As musical instruments developed alongside this ancient vocal tradition, they attempted to imitate this primal vocal impulse. After a couple of hundred years developing the organ and harpsichord (the first keyboards), the Pianoforte (Gravicembalo col piano e forte or literally “Harpsichord with soft and loud”) was invented by Cristofori, around 1720 in Italy. The technology of this prototype Piano was gradually improved there, and in Germany and England as well, in order to capture a more expressive musical range—extending the “piano and forte” that is responsive to the touch. By the 1780s it had established itself as the keyboard of choice. This most complete of instruments, because of its wide range of pitch and dynamic (soft and loud), reached its high point in the mid-19th century.

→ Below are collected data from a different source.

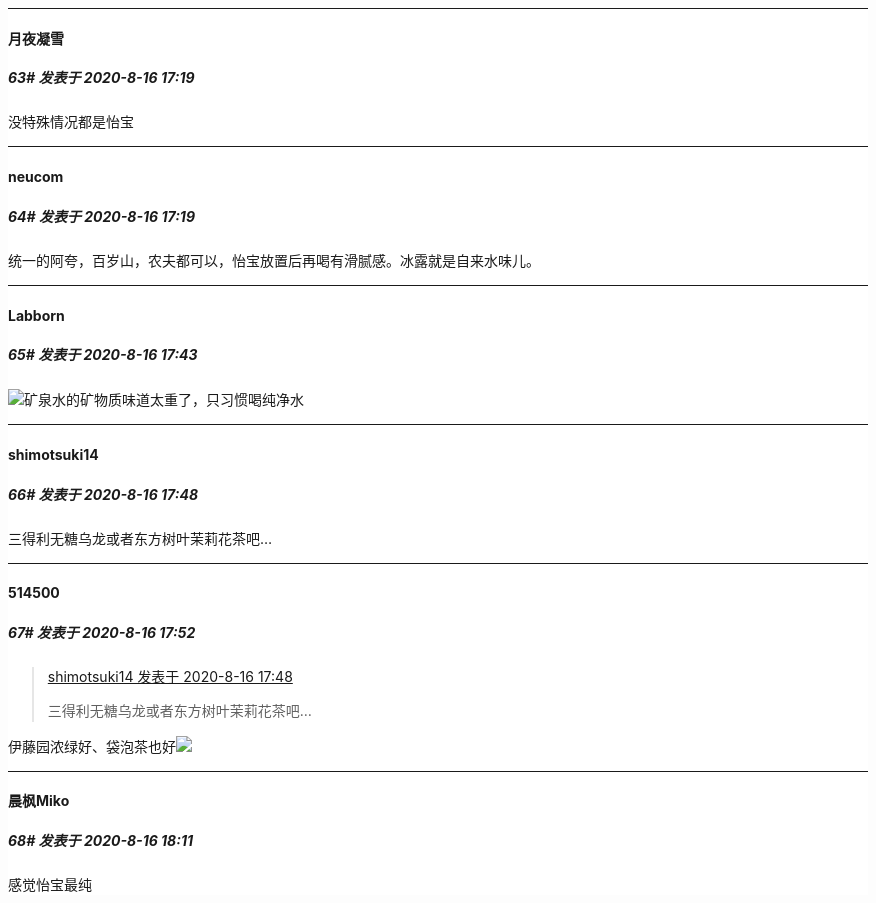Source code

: -----

####  月夜凝雪  
##### 63#       发表于 2020-8-16 17:19


没特殊情况都是怡宝


-----

####  neucom  
##### 64#       发表于 2020-8-16 17:19


统一的阿夸，百岁山，农夫都可以，怡宝放置后再喝有滑腻感。冰露就是自来水味儿。


-----

####  Labborn  
##### 65#       发表于 2020-8-16 17:43


<img src="https://static.saraba1st.com/image/smiley/face2017/002.png" referrerpolicy="no-referrer">矿泉水的矿物质味道太重了，只习惯喝纯净水


-----

####  shimotsuki14  
##### 66#       发表于 2020-8-16 17:48


三得利无糖乌龙或者东方树叶茉莉花茶吧…


-----

####  514500  
##### 67#       发表于 2020-8-16 17:52


<blockquote><a href="httphttps://bbs.saraba1st.com/2b/forum.php?mod=redirect&amp;goto=findpost&amp;pid=48449923&amp;ptid=1954958" target="_blank">shimotsuki14 发表于 2020-8-16 17:48</a>

三得利无糖乌龙或者东方树叶茉莉花茶吧…</blockquote>
伊藤园浓绿好、袋泡茶也好<img src="https://static.saraba1st.com/image/smiley/face2017/252.png" referrerpolicy="no-referrer">


-----

####  晨枫Miko  
##### 68#       发表于 2020-8-16 18:11


感觉怡宝最纯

Composers often wrote music for the piano that emulated the expressive music for the voice. Many of the great keyboard and piano composers had a fundamentally vocal inspiration. They loved singing and tried to convey its passionate and sensual qualities on the piano. There are many references in these composers’ letters, and other writings, which prove this direct connection. Also, one can easily detect the stylistic connections in their piano writing to the style of opera and song. For example, Chopin loved to go to the Opera in Paris and listen to Bellini and Donizetti—one can hear this influence in the soaring melodies and delicate embellishments in the upper register of his piano pieces. Also, Mendelssohn wrote a series of short piano pieces, calling them “Songs without words,” making the connection obvious. Grieg composed a series of “Lyric Pieces,” lyrical being the adjective for song-like utterances. Other pieces are called “Aria,” “Arietta,” or “Chanson triste” (Sad Song), which reveal the source of their inspiration.
The song-like piano pieces chosen for this recording reflect this interest of the great composers. Also, this is the inspiration for my personal approach to the piano. At an early age I discovered the delights of accompanying a singer and adjusting my touch to match the smooth and delicate modulations of the voice. Through years of experience playing the vast vocal repertoire of song, opera and oratorio, I have been profoundly influenced by the lyrical intentions of the great classical composers. I find that within the delicacies of a vocal approach are such nuances of inner expression and tenderness that can also be expressed at the piano. I have therefore always had the impulse to “sing at the piano,” hence the title of this recording, “Piano Singer”. The title reflects my clear intention, when playing these beautiful melodies, to play with cantabile while richly accompanied by the full range of piano effects.
These works are treasures in the piano repertoire which express the vivid inner world which we share as humans, a kind of landscape of the soul, one which surpasses the limitation of verbal description.